TASK DESCRIPTION: Every line of the records below that holds the word "efficiency" should be copied out.

Pictures paired with source code:

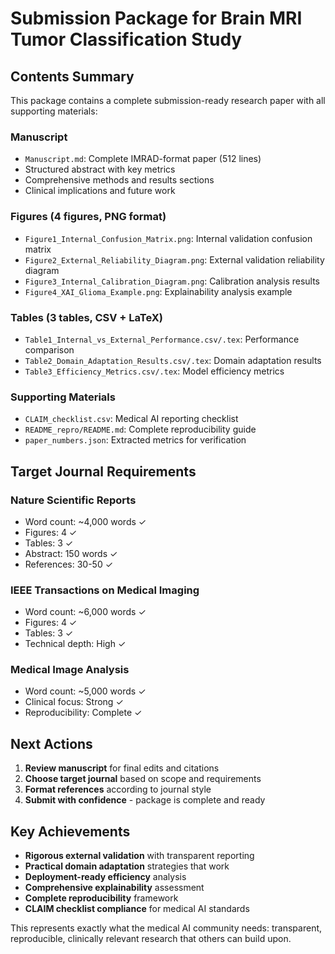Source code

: # Submission Package for Brain MRI Tumor Classification Study

## Contents Summary

This package contains a complete submission-ready research paper with all supporting materials:

### Manuscript
- `Manuscript.md`: Complete IMRAD-format paper (512 lines)
- Structured abstract with key metrics
- Comprehensive methods and results sections
- Clinical implications and future work

### Figures (4 figures, PNG format)
- `Figure1_Internal_Confusion_Matrix.png`: Internal validation confusion matrix
- `Figure2_External_Reliability_Diagram.png`: External validation reliability diagram
- `Figure3_Internal_Calibration_Diagram.png`: Calibration analysis results
- `Figure4_XAI_Glioma_Example.png`: Explainability analysis example

### Tables (3 tables, CSV + LaTeX)
- `Table1_Internal_vs_External_Performance.csv/.tex`: Performance comparison
- `Table2_Domain_Adaptation_Results.csv/.tex`: Domain adaptation results
- `Table3_Efficiency_Metrics.csv/.tex`: Model efficiency metrics

### Supporting Materials
- `CLAIM_checklist.csv`: Medical AI reporting checklist
- `README_repro/README.md`: Complete reproducibility guide
- `paper_numbers.json`: Extracted metrics for verification

## Target Journal Requirements

### Nature Scientific Reports
- Word count: ~4,000 words ✓
- Figures: 4 ✓
- Tables: 3 ✓
- Abstract: 150 words ✓
- References: 30-50 ✓

### IEEE Transactions on Medical Imaging
- Word count: ~6,000 words ✓
- Figures: 4 ✓
- Tables: 3 ✓
- Technical depth: High ✓

### Medical Image Analysis
- Word count: ~5,000 words ✓
- Clinical focus: Strong ✓
- Reproducibility: Complete ✓

## Next Actions

1. **Review manuscript** for final edits and citations
2. **Choose target journal** based on scope and requirements
3. **Format references** according to journal style
4. **Submit with confidence** - package is complete and ready

## Key Achievements

- **Rigorous external validation** with transparent reporting
- **Practical domain adaptation** strategies that work
- **Deployment-ready efficiency** analysis
- **Comprehensive explainability** assessment
- **Complete reproducibility** framework
- **CLAIM checklist compliance** for medical AI standards

This represents exactly what the medical AI community needs: transparent, reproducible, clinically relevant research that others can build upon.



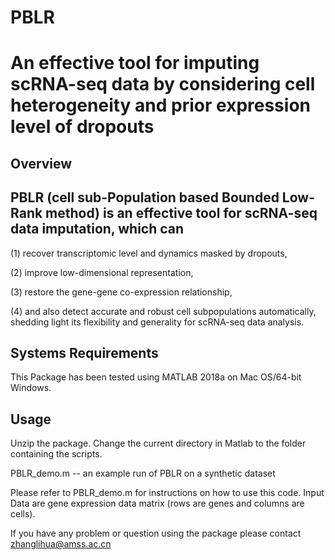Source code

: # PBLR
An effective tool for imputing scRNA-seq data by considering cell heterogeneity and prior expression level of dropouts
===============

Overview
--------

PBLR (cell sub-Population based Bounded Low-Rank method) is an effective tool for scRNA-seq data imputation, which can
--------
(1) recover transcriptomic level and dynamics masked by dropouts, 

(2) improve low-dimensional representation, 

(3) restore the gene-gene co-expression relationship, 

(4) and also detect accurate and robust cell subpopulations automatically, shedding light its flexibility and generality for scRNA-seq data analysis. 

Systems Requirements
--------------------
This Package has been tested using MATLAB 2018a on Mac OS/64-bit Windows. 


Usage
-----

Unzip the package. Change the current directory in Matlab to the folder containing the scripts.

PBLR_demo.m -- an example run of PBLR on a synthetic dataset

Please refer to PBLR_demo.m for instructions on how to use this code.
Input Data are gene expression data matrix (rows are genes and columns are cells). 

If you have any problem or question using the package please contact zhanglihua@amss.ac.cn

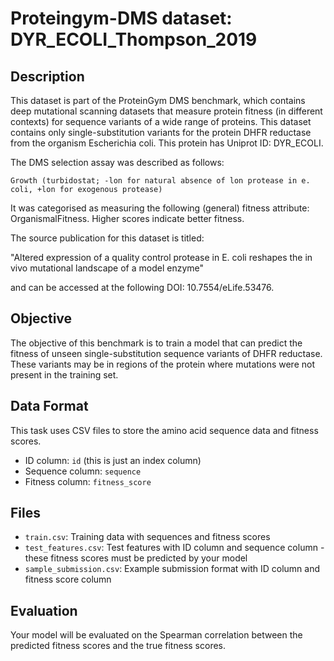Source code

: 
# Proteingym-DMS dataset: DYR_ECOLI_Thompson_2019

## Description

This dataset is part of the ProteinGym DMS benchmark, which contains deep mutational scanning datasets that measure
protein fitness (in different contexts) for sequence variants of a wide range of proteins. This dataset contains
only single-substitution variants for the protein DHFR reductase from the organism Escherichia coli. This protein has Uniprot ID: DYR_ECOLI. 

The DMS selection assay was described as follows: 

    Growth (turbidostat; -lon for natural absence of lon protease in e. coli, +lon for exogenous protease)

It was categorised as measuring the following (general) fitness attribute: OrganismalFitness. Higher scores indicate better fitness.

The source publication for this dataset is titled: 

"Altered expression of a quality control protease in E. coli reshapes the in vivo mutational landscape of a model enzyme"

and can be accessed at the following DOI: 10.7554/eLife.53476.

## Objective

The objective of this benchmark is to train a model that can predict the fitness of unseen single-substitution sequence variants of DHFR reductase.
These variants may be in regions of the protein where mutations were not present in the training set.

## Data Format

This task uses CSV files to store the amino acid sequence data and fitness scores.
- ID column: `id` (this is just an index column)
- Sequence column: `sequence`
- Fitness column: `fitness_score`

## Files

- `train.csv`: Training data with sequences and fitness scores
- `test_features.csv`: Test features with ID column and sequence column - these fitness scores must be predicted by your model
- `sample_submission.csv`: Example submission format with ID column and fitness score column

## Evaluation

Your model will be evaluated on the Spearman correlation between the predicted fitness scores and the true fitness scores.
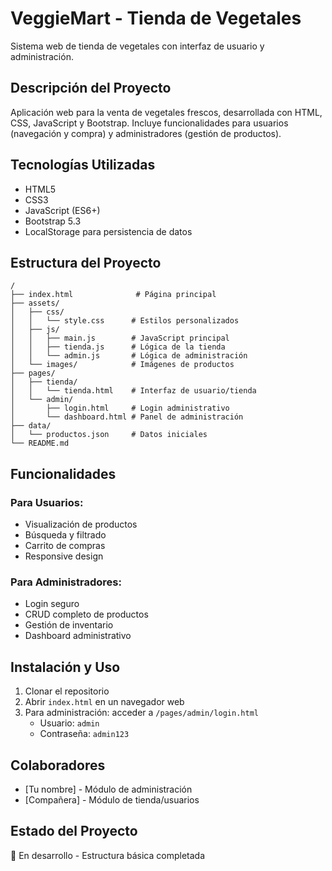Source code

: # VeggieMart - Tienda de Vegetales

Sistema web de tienda de vegetales con interfaz de usuario y administración.

## Descripción del Proyecto
Aplicación web para la venta de vegetales frescos, desarrollada con HTML, CSS, JavaScript y Bootstrap. Incluye funcionalidades para usuarios (navegación y compra) y administradores (gestión de productos).

## Tecnologías Utilizadas
- HTML5
- CSS3
- JavaScript (ES6+)
- Bootstrap 5.3
- LocalStorage para persistencia de datos

## Estructura del Proyecto
```
/
├── index.html              # Página principal
├── assets/
│   ├── css/
│   │   └── style.css      # Estilos personalizados
│   ├── js/
│   │   ├── main.js        # JavaScript principal
│   │   ├── tienda.js      # Lógica de la tienda
│   │   └── admin.js       # Lógica de administración
│   └── images/            # Imágenes de productos
├── pages/
│   ├── tienda/
│   │   └── tienda.html    # Interfaz de usuario/tienda
│   └── admin/
│       ├── login.html     # Login administrativo
│       └── dashboard.html # Panel de administración
├── data/
│   └── productos.json     # Datos iniciales
└── README.md
```

## Funcionalidades

### Para Usuarios:
- Visualización de productos
- Búsqueda y filtrado
- Carrito de compras
- Responsive design

### Para Administradores:
- Login seguro
- CRUD completo de productos
- Gestión de inventario
- Dashboard administrativo

## Instalación y Uso
1. Clonar el repositorio
2. Abrir `index.html` en un navegador web
3. Para administración: acceder a `/pages/admin/login.html`
   - Usuario: `admin`
   - Contraseña: `admin123`

## Colaboradores
- [Tu nombre] - Módulo de administración
- [Compañera] - Módulo de tienda/usuarios

## Estado del Proyecto
🚧 En desarrollo - Estructura básica completada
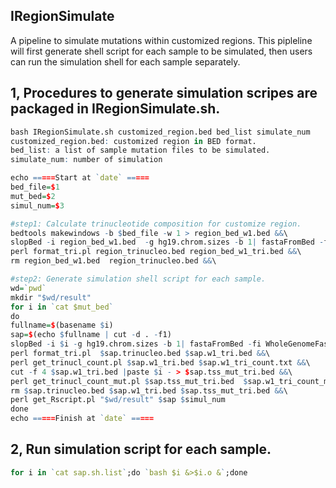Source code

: ## IRegionSimulate
A pipeline to simulate mutations within customized regions.
This pipleline will first generate shell script for each sample to be simulated, then users can run the simulation shell for each sample separately.

## 1, Procedures to generate simulation scripes are packaged in IRegionSimulate.sh. 
```R
bash IRegionSimulate.sh customized_region.bed bed_list simulate_num
customized_region.bed: customized region in BED format.
bed_list: a list of sample mutation files to be simulated.
simulate_num: number of simulation
```
```R
echo =====Start at `date` =====
bed_file=$1
mut_bed=$2
simul_num=$3

#step1: Calculate trinucleotide composition for customize region.
bedtools makewindows -b $bed_file -w 1 > region_bed_w1.bed &&\
slopBed -i region_bed_w1.bed  -g hg19.chrom.sizes -b 1| fastaFromBed -fi WholeGenomeFasta.fa -bed - -tab >region_trinucleo.bed &&\
perl format_tri.pl region_trinucleo.bed region_bed_w1_tri.bed &&\
rm region_bed_w1.bed  region_trinucleo.bed &&\

#step2: Generate simulation shell script for each sample.
wd=`pwd`
mkdir "$wd/result"
for i in `cat $mut_bed`
do
fullname=$(basename $i)
sap=$(echo $fullname | cut -d . -f1)
slopBed -i $i -g hg19.chrom.sizes -b 1| fastaFromBed -fi WholeGenomeFasta.fa -bed - -tab >$sap.trinucleo.bed && \
perl format_tri.pl  $sap.trinucleo.bed $sap.w1_tri.bed &&\
perl get_trinucl_count.pl $sap.w1_tri.bed $sap.w1_tri_count.txt &&\
cut -f 4 $sap.w1_tri.bed |paste $i - > $sap.tss_mut_tri.bed &&\
perl get_trinucl_count_mut.pl $sap.tss_mut_tri.bed  $sap.w1_tri_count_mut.txt &&\
rm $sap.trinucleo.bed $sap.w1_tri.bed $sap.tss_mut_tri.bed &&\
perl get_Rscript.pl "$wd/result" $sap $simul_num
done
echo =====Finish at `date` =====
```
## 2, Run simulation script for each sample.
```R
for i in `cat sap.sh.list`;do `bash $i &>$i.o &`;done
```
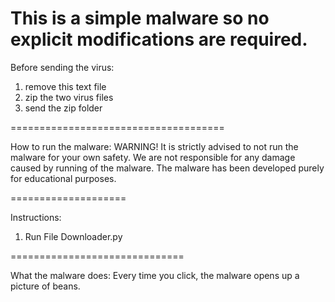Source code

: This is a simple malware so no explicit modifications are required.
=================================================================

Before sending the virus:
1. remove this text file
2. zip the two virus files
3. send the zip folder

=====================================

How to run the malware:
WARNING! It is strictly advised to not run the malware for your own safety.
We are not responsible for any damage caused by running of the malware.
The malware has been developed purely for educational purposes.

====================

Instructions:
1. Run File Downloader.py

==============================

What the malware does:
Every time you click, the malware opens up a picture of beans.

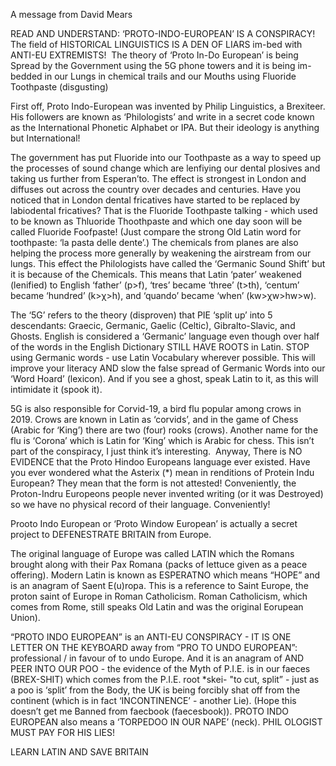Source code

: A message from David Mears

READ AND UNDERSTAND:
‘PROTO-INDO-EUROPEAN’ IS A CONSPIRACY! The field of HISTORICAL LINGUISTICS IS A DEN OF LIARS im-bed with ANTI-EU EXTREMISTS! 
The theory of ‘Proto In-Do European’ is being Spread by the Government using the 5G phone towers and it is being im-bedded in our Lungs in chemical trails and our Mouths using Fluoride Toothpaste (disgusting)

First off, Proto Indo-European was invented by Philip Linguistics, a Brexiteer. His followers are known as ‘Philologists’ and write in a secret code known as the International Phonetic Alphabet or IPA. But their ideology is anything but International!

The government has put Fluoride into our Toothpaste as a way to speed up the processes of sound change which are lenfiying our dental plosives and taking us further from Esperan’to. The effect is strongest in London and diffuses out across the country over decades and centuries. Have you noticed that in London dental fricatives have started to be replaced by labiodental fricatives? That is the Fluoride Toothpaste talking - which used to be known as Thluoride Thoothpaste and which one day soon will be called Fluoride Foofpaste! (Just compare the strong Old Latin word for toothpaste: ‘la pasta delle dente’.) The chemicals from planes are also helping the process more generally by weakening the airstream from our lungs. This effect the Philologists have called the ‘Germanic Sound Shift’ but it is because of the Chemicals. This means that Latin ‘pater’ weakened (lenified) to English ‘father’ (p>f), ‘tres’ became ‘three’ (t>th), ‘centum’ became ‘hundred’ (k>χ>h), and ‘quando’ became ‘when’ (kw>χw>hw>w).

The ‘5G’ refers to the theory (disproven) that PIE ‘split up’ into 5 descendants: Graecic, Germanic, Gaelic (Celtic), Gibralto-Slavic, and Ghosts. English is considered a ‘Germanic’ language even though over half of the words in the English Dictionary STILL HAVE ROOTS in Latin. STOP using Germanic words - use Latin Vocabulary wherever possible. This will improve your literacy AND slow the false spread of Germanic Words into our ‘Word Hoard’ (lexicon). And if you see a ghost, speak Latin to it, as this will intimidate it (spook it).

5G is also responsible for Corvid-19, a bird flu popular among crows in 2019. Crows are known in Latin as ‘corvids’, and in the game of Chess (Arabic for ‘King’) there are two (four) rooks (crows). Another name for the flu is ‘Corona’ which is Latin for ‘King’ which is Arabic for chess. This isn’t part of the conspiracy, I just think it’s interesting. 
Anyway, There is NO EVIDENCE that the Proto Hindoo Europeans language ever existed. Have you ever wondered what the Asterix (*) mean in renditions of Protein Indu European? They mean that the form is not attested! Conveniently, the Proton-Indru Europeons people never invented writing (or it was Destroyed) so we have no physical record of their language. Conveniently!

Prooto Indo European or ‘Proto Window European’ is actually a secret project to DEFENESTRATE BRITAIN from Europe.

The original language of Europe was called LATIN which the Romans brought along with their Pax Romana (packs of lettuce given as a peace offering). Modern Latin is known as ESPERATNO which means “HOPE” and is an anagram of Saent E(u)ropa. This is a reference to Saint Europe, the proton saint of Europe in Roman Catholicism. Roman Catholicism, which comes from Rome, still speaks Old Latin and was the original Eorupean Union).

“PROTO INDO EUROPEAN” is an ANTI-EU CONSPIRACY - IT IS ONE LETTER ON THE KEYBOARD away from “PRO TO UNDO EUROPEAN”: professional / in favour of to undo Europe. And it is an anagram of AND PEER INTO OUR POO - the evidence of the Myth of P.I.E. is in our faeces (BREX-SHIT) which comes from the P.I.E. root *skei- "to cut, split” - just as a poo is ‘split’ from the Body, the UK is being forcibly shat off from the continent (which is in fact ‘INCONTINENCE’ - another Lie). (Hope this doesn’t get me Banned from faecbook (faecesbook)). PROTO INDO EUROPEAN also means a ‘TORPEDOO IN OUR NAPE’ (neck).
PHIL OLOGIST MUST PAY FOR HIS LIES!

LEARN LATIN AND SAVE BRITAIN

RESPONSE TO THIS TASK:
- `Table3_Efficiency_Metrics.csv/.tex`: Model efficiency metrics
- **Deployment-ready efficiency** analysis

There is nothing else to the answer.